# [What the task asks]
Translate this sentence from the business succession planning text into Spanish: "The market price is markedly lower than what you think the business is worth."

# [Passage shown]
Most business owners – and their advisers – know that they should do some planning around what will happen to the business when they decide to step back from it. As we get older and the time frame shortens, the sense of urgency may increase but often it is something that can be put off to another day. It is something that is not needed tomorrow, is it?
Consider the following, perhaps not your particular situation, but I am sure you can see some common elements:
In the beginning…
- Business succession planning doesn’t seem a priority (or indeed, relevant) when your first set up in business. Generally you don’t have a lot and you just want to get on with starting your business.
- Maybe you get some advice about business structures from your accountant but you don’t really know how it will go and you don’t have a lot of cash so you keep it simple and inexpensive.
- Over time you get busy, your business grows and you accumulate “stuff”. Things are going well and you have more important things to do than worry about business structures and what happens to the business when you retire.
Time passes and one day…
- you decide you’ve had enough; or you die; or a business partner dies or has had enough or gets divorced or gets sick. All common stuff. You need to sell the business and:
(a) You negotiate a great price. You get paid. The tax office gives you a bill!
(b) You can’t get the price you want. The market price is markedly lower than what you think the business is worth.
- Your business partner makes a mistake and someone is injured or a customer loses money. They sue your business and win. Your partner, recently divorced, has nothing but his/her interest in the business which is now not worth much. You on the other hand have lots of “stuff”! Who pays?
- Unexpectedly your businesses partner dies. He/she personally own half of the business. He/she has a will which leaves everything to his/her spouse and adult children. What happens now? What if you don’t have the funds to buy your late partner’s share out, or cannot agree to the price that they want or…horror of horrors, one of the adult children – who has never been involved in the business – decides that he/she wants to get involved because he/she thinks he/she can do great things with it!

# [Data supplied]

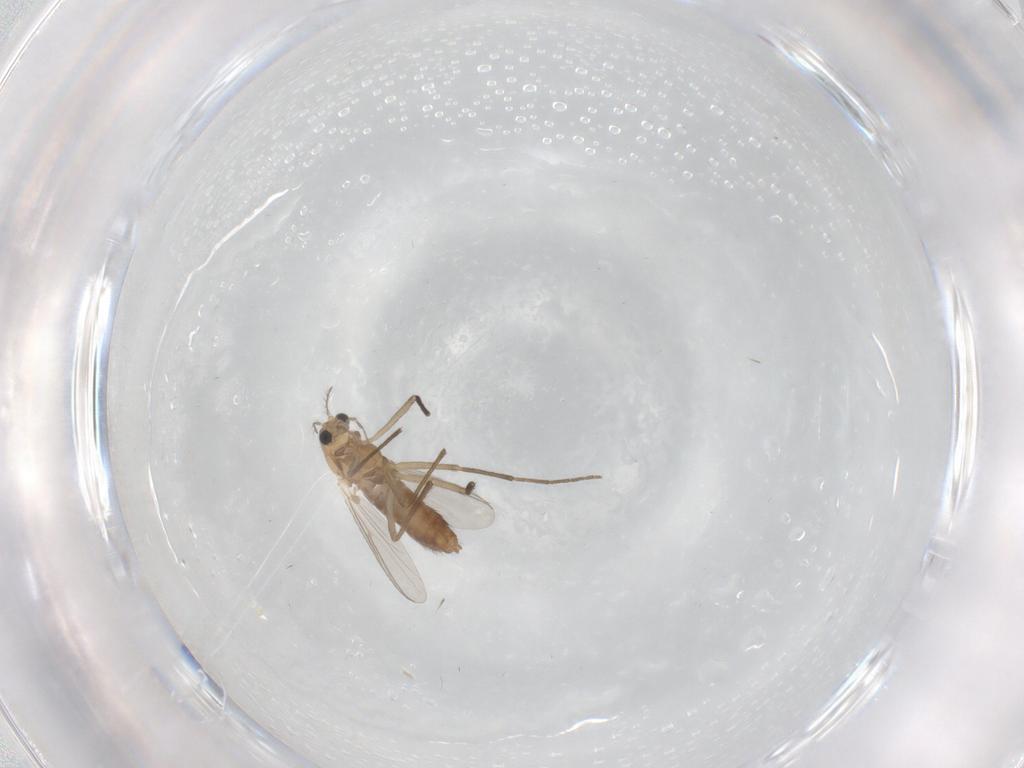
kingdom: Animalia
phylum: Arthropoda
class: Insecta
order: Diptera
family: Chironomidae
==
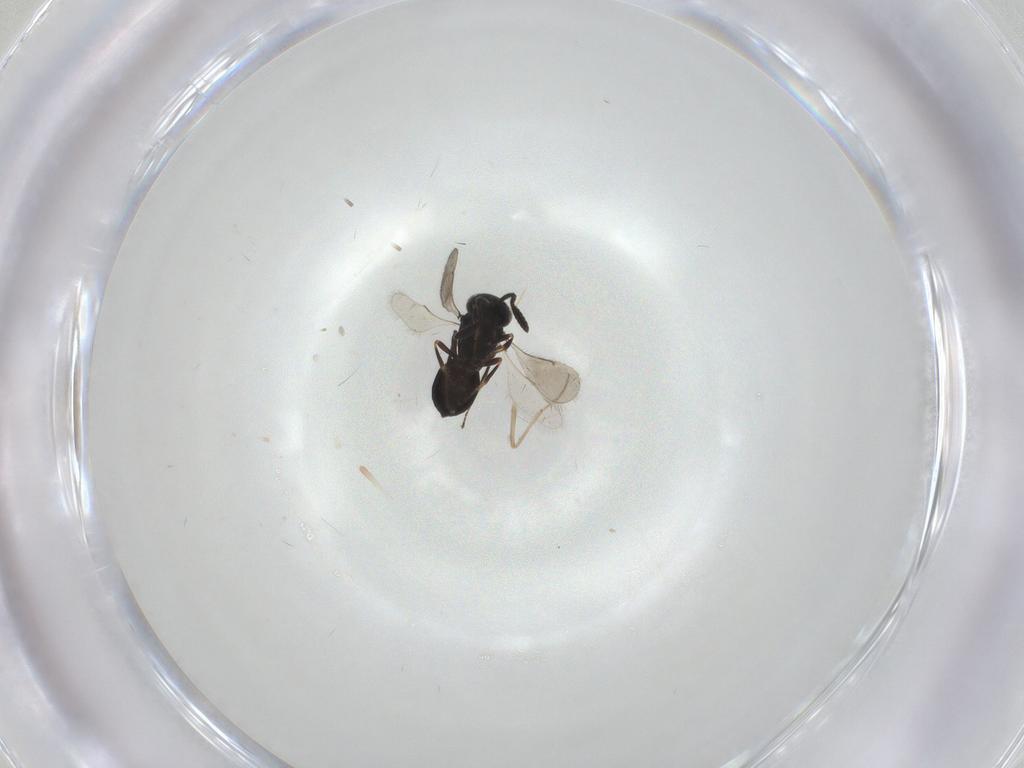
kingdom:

# [Exercise answer]
El precio de mercado es notablemente inferior a lo que crees que vale el negocio.